To learn what an ActiveX control is, let's first do an object-based software primer. For a moment, think of all the pieces of software running on your PC as "black boxes". We'll call those black boxes objects. Don't worry about what they do, for now. All you know is that you setup certain parameters, tell the software to do something, and you get results. Well if all these pieces of software are going to play together nicely, they all need to be setup, activated, and provide results in a consistent fashion. Microsoft's Component Object Model (called COM for short), the basis for all of Windows95 and NT, defines the way these software objects can interact as follows:
• Properties - These settings define what the software object will do when you say "go" -- think of properties like setup parameters on a machine that can make a variety of parts.
• Methods - Once you've setup the properties, you need to say "go do something" to the object. Like a machine that may have several buttons an operator can push to activate it, an object can have several methods that cause different things to happen. When you call a method from another program, depending on the method it looks at some or all of the properties, and executes some code inside that does something, which leads us to the results.
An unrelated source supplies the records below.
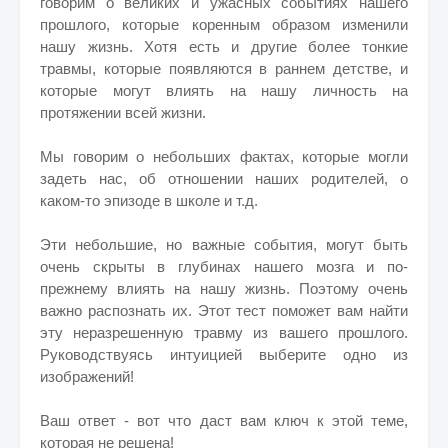
говорим о великих и ужасных событиях нашего
прошлого, которые коренным образом изменили
нашу жизнь.
Хотя есть и другие более тонкие
травмы, которые появляются в раннем детстве, и
которые могут влиять на нашу личность на
протяжении всей жизни.
Мы говорим о небольших фактах, которые могли
задеть нас, об отношении наших родителей, о
каком-то эпизоде в школе и т.д.
Эти небольшие, но важные события, могут быть
очень скрыты в глубинах нашего мозга и по-
прежнему влиять на нашу жизнь. Поэтому очень
важно распознать их.
Этот тест поможет вам найти
эту неразрешенную травму из вашего прошлого.
Руководствуясь интуицией выберите одно из
изображений!
Ваш ответ - вот что даст вам ключ к этой теме,
которая не решена!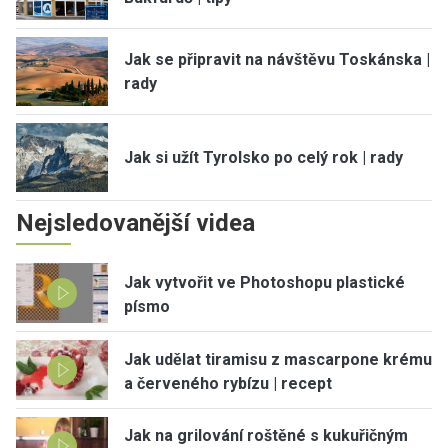
Jak se připravit na návštěvu Toskánska |
rady
Jak si užít Tyrolsko po celý rok | rady
Nejsledovanější videa
Jak vytvořit ve Photoshopu plastické
písmo
Jak udělat tiramisu z mascarpone krému
a červeného rybízu | recept
Jak na grilování roštěné s kukuřičným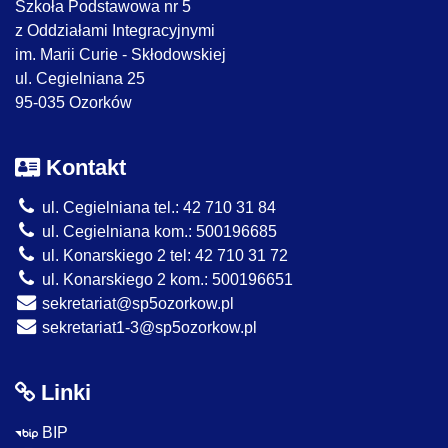
Szkoła Podstawowa nr 5
z Oddziałami Integracyjnymi
im. Marii Curie - Skłodowskiej
ul. Cegielniana 25
95-035 Ozorków
Kontakt
ul. Cegielniana tel.: 42 710 31 84
ul. Cegielniana kom.: 500196685
ul. Konarskiego 2 tel: 42 710 31 72
ul. Konarskiego 2 kom.: 500196651
sekretariat@sp5ozorkow.pl
sekretariat1-3@sp5ozorkow.pl
Linki
BIP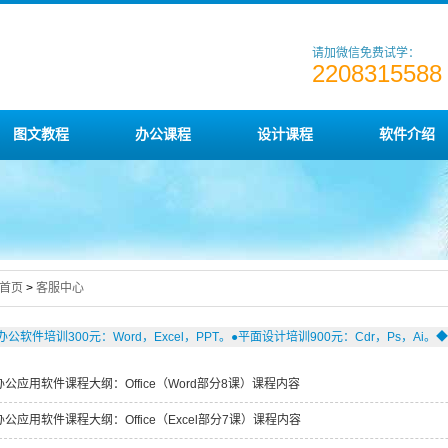
请加微信免费试学：
2208315588
图文教程
办公课程
设计课程
软件介绍
首页
>
客服中心
办公软件培训300元：Word，Excel，PPT。●平面设计培训900元：Cdr，Ps，Ai
办公应用软件课程大纲：Office（Word部分8课）课程内容
办公应用软件课程大纲：Office（Excel部分7课）课程内容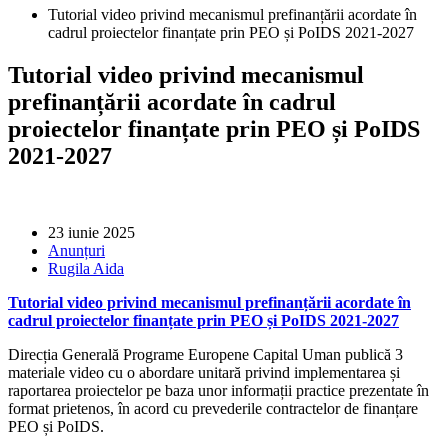
Tutorial video privind mecanismul prefinanțării acordate în
cadrul proiectelor finanțate prin PEO și PoIDS 2021-2027
Tutorial video privind mecanismul
prefinanțării acordate în cadrul
proiectelor finanțate prin PEO și PoIDS
2021-2027
23 iunie 2025
Anunțuri
Rugila Aida
Tutorial video privind mecanismul prefinanțării acordate în
cadrul proiectelor finanțate prin PEO și PoIDS 2021-2027
Direcția Generală Programe Europene Capital Uman publică 3
materiale video cu o abordare unitară privind implementarea și
raportarea proiectelor pe baza unor informații practice prezentate în
format prietenos, în acord cu prevederile contractelor de finanțare
PEO și PoIDS.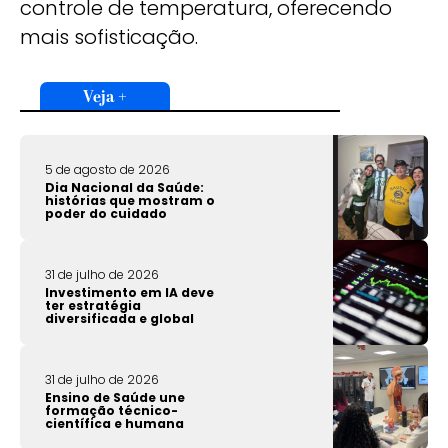
controle de temperatura, oferecendo
mais sofisticação.
Veja +
5 de agosto de 2026
Dia Nacional da Saúde:
histórias que mostram o
poder do cuidado
31 de julho de 2026
Investimento em IA deve
ter estratégia
diversificada e global
31 de julho de 2026
Ensino de Saúde une
formação técnico-
científica e humana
• Events - When you set properties and invoke a method, you expect something to happen. You expect some output or results from your object. The results are called events. When the event happens, the object may display something on the screen, it may just pass some parameters back to your other program as a result, or it may do nothing but say "I've done what you said, if you want the data, come and get it".
An ActiveX control is an implementation of a software module based on the COM specification. The ActiveX control specification defines these standard interfaces. Take your Excel97 spreadsheet as an example. Did you know that Excel itself and every workbook you create is really just a big collection of objects? Every cell is an object. If you add a chart, that's an object. Every worksheet in the workbook is an object. When you click on the pull down menus and change formatting of text, you are setting properties on objects. When you print a worksheet, you are calling Excel's print method! It's really that simple.
For an industrial example, take a look at the ActiveX Control at the right, a PLC communications driver ActiveX control. You have to admit, if you know anything about PLC communications, the interface names used are pretty intuitive. In general, ActiveX controls are not separate applications. They are used inside of some other application such as Excel97, Visual Basic, an HMI package, or an Internet browser. The application that the ActiveX control plugs into is called the container application. The container application and the ActiveX control interact through the standard property, method,and event interfaces described above.
So the next time you're looking at doing a software application, keep ActiveX controls in mind. They could save you hundreds of hours of work by allowing you to purchase at an affordable price a software module that someone else developed and easily interface to the module using a standard interface.